*TASK DIRECTIONS*:
Scan the entries for lines with the word "Google" and copy those lines.

:::::

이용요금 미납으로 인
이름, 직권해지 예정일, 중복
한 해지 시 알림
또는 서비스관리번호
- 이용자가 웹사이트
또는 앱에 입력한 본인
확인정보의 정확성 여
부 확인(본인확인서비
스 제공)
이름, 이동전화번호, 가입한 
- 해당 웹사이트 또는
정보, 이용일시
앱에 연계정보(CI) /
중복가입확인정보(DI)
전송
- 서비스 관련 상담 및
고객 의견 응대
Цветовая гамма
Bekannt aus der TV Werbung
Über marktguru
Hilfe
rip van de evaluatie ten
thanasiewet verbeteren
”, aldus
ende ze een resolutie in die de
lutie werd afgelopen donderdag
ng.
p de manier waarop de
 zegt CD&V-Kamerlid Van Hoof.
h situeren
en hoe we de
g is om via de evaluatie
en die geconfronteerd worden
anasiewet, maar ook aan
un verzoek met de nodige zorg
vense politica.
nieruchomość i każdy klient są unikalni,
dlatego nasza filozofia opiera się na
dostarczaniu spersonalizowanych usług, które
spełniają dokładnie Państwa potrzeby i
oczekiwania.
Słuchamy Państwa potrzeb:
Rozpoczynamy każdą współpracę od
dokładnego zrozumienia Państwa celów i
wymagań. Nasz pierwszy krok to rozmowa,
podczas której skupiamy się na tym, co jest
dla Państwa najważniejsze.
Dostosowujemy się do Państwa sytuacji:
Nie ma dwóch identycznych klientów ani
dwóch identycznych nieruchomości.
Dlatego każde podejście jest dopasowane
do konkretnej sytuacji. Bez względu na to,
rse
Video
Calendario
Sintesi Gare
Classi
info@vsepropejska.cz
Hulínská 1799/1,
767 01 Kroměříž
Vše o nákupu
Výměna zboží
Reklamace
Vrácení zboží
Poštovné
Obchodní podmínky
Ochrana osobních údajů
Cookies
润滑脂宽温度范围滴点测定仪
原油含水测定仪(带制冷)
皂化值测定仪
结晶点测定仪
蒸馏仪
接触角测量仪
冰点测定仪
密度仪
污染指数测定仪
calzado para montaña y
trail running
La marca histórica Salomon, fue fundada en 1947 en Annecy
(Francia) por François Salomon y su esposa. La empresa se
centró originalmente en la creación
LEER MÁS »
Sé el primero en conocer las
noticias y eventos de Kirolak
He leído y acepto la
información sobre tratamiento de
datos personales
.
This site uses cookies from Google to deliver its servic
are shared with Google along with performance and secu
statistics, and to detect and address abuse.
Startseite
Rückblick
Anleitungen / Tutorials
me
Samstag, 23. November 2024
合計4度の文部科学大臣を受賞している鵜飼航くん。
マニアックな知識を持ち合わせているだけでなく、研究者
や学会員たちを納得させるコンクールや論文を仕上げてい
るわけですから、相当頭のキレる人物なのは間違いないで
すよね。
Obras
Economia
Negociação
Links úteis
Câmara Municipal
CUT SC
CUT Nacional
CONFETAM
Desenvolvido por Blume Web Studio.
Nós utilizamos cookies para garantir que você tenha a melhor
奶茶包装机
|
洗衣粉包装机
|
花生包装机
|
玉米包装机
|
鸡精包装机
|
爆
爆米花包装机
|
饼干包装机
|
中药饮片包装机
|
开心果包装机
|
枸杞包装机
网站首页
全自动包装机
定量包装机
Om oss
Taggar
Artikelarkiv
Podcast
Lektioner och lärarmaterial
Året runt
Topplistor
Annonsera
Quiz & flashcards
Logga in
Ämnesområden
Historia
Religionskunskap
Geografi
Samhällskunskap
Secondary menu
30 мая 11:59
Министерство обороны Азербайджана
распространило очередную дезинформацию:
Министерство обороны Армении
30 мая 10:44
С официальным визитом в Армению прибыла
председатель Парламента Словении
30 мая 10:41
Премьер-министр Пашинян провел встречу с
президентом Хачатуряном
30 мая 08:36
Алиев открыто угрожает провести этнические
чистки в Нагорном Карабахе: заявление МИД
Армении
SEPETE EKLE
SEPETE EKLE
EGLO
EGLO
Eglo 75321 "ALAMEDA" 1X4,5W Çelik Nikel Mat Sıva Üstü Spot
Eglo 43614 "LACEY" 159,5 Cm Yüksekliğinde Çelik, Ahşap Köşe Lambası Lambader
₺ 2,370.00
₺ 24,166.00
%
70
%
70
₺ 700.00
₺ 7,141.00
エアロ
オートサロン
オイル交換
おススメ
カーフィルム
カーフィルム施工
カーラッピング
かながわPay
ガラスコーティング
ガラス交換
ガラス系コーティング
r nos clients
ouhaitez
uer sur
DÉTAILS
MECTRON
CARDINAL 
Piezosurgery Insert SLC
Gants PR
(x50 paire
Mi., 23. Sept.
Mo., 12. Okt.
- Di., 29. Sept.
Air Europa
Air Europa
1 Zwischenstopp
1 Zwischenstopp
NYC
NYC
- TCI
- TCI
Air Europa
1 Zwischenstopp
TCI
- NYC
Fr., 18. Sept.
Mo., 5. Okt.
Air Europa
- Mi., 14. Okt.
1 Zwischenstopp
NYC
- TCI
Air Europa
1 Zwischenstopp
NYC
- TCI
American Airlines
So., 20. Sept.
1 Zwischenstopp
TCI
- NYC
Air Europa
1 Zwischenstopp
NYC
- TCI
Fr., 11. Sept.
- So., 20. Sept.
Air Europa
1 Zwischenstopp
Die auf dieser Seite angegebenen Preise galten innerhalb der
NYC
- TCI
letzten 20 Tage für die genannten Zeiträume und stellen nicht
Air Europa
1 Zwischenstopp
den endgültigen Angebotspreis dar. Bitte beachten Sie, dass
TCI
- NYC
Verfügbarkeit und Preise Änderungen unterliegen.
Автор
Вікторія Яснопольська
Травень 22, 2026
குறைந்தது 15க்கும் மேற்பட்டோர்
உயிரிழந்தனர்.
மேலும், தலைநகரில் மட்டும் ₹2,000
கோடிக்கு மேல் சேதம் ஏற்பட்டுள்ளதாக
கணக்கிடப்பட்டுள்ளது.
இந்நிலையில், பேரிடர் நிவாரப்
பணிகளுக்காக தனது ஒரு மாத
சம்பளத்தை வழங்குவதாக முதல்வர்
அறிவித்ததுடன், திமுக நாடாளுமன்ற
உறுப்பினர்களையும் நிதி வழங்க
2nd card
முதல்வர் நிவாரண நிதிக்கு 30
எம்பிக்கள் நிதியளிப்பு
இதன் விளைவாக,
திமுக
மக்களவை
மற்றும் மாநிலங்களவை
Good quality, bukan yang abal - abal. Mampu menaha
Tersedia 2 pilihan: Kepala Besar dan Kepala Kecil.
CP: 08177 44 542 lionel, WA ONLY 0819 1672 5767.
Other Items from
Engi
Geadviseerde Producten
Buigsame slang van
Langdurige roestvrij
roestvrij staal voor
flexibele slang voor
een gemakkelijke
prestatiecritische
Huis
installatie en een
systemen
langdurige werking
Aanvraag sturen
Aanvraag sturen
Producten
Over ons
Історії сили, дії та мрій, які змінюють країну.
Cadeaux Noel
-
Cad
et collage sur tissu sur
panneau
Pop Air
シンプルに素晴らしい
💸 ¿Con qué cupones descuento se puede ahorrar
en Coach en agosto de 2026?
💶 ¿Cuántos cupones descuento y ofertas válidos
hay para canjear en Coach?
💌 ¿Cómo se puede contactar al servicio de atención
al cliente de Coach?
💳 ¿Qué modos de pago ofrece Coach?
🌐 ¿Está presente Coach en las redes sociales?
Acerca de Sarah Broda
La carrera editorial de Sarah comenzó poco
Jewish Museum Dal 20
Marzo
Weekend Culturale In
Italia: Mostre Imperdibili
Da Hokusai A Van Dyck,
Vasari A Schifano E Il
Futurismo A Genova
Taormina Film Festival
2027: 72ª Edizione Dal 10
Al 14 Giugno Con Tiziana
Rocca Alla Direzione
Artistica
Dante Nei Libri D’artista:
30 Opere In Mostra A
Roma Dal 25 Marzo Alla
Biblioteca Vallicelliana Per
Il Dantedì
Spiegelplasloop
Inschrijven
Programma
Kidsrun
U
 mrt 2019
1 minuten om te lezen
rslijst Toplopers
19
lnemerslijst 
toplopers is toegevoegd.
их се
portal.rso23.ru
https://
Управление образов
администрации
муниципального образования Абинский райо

:::::

*TASK RESULT*:
This site uses cookies from Google to deliver its servic
are shared with Google along with performance and secu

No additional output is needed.